Je suis frappé par le nombre de sites qui attribuent à saint Jérôme une phrase prétendument scandaleuse, citée sans contexte : « La femme est la racine de tous les maux. »
Il est pour le moins étonnant qu’un des quatre grands Pères de l’Église latine, esprit parmi les plus brillants de l’Antiquité, ait pu écrire cela. Saint Jérôme étant le patron des traducteurs, j’y suis très attaché et j’ai décidé d’enquêter.
Après avoir consulté des dizaines de pages qui reprennent la citation, je n’ai trouvé aucune référence précise : ni l’ouvrage ni la page correspondante, et jamais le moindre contexte — la phrase apparaît toujours isolée.
La source la plus ancienne que j’aie pu retrouver figure dans un livre anglais de Philip Vivian, The Churches and Modern Thought: An Inquiry into the Grounds of Unbelief and an Appeal for Candour (1911), un pamphlet antireligieux.

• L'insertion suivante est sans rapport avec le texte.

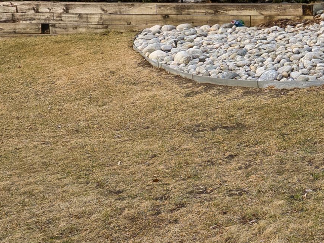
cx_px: 526
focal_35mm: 80
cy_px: -60
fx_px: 749
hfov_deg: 20.0
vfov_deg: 17.4
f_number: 8
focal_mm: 17
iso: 640
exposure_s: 1/6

Que l’ouvrage soit maladroit et peu rigoureux ne suffit pas à prouver la fausseté de la citation ; mais, puisqu’aucun renvoi à un texte exact de Jérôme n’apparaît, que j’ai lu une grande partie de son œuvre, que j’ai fouillé les corpus numérisés sans rien trouver d’approchant, et que la phrase est absurde, je peux conclure avec une forte probabilité qu’il s’agit d’une apocryphe.

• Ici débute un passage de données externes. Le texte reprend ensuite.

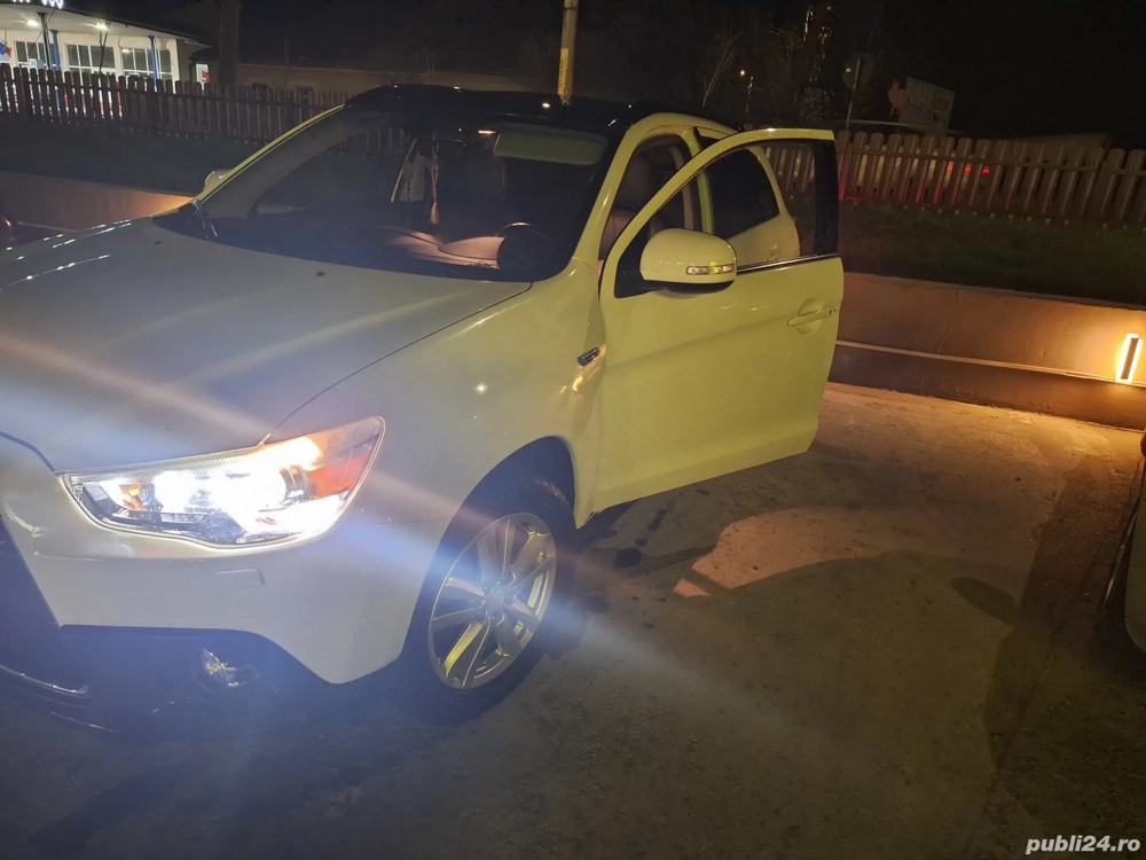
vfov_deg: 58.9
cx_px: 573
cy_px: 430
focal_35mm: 23
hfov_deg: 73.9
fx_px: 761
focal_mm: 5.54
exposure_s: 1/20
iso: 500
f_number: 1.8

Par curiosité, voici deux énoncés authentiques, les plus proches, attribués à Jérôme :
Authentique : « La mort est entrée dans le monde par Ève, mais la vie est venue par Marie. » (Lettre à Eustochium.)
Authentique : « L’avidité est la racine de tous les maux. » (Citation d’origine néotestamentaire, Première épître à Timothée.)
Si quelqu’un me démontre que la citation est vraie, je l’invite volontiers à dîner (à Madrid ou alentours) et je publierai un rectificatif sur cette page.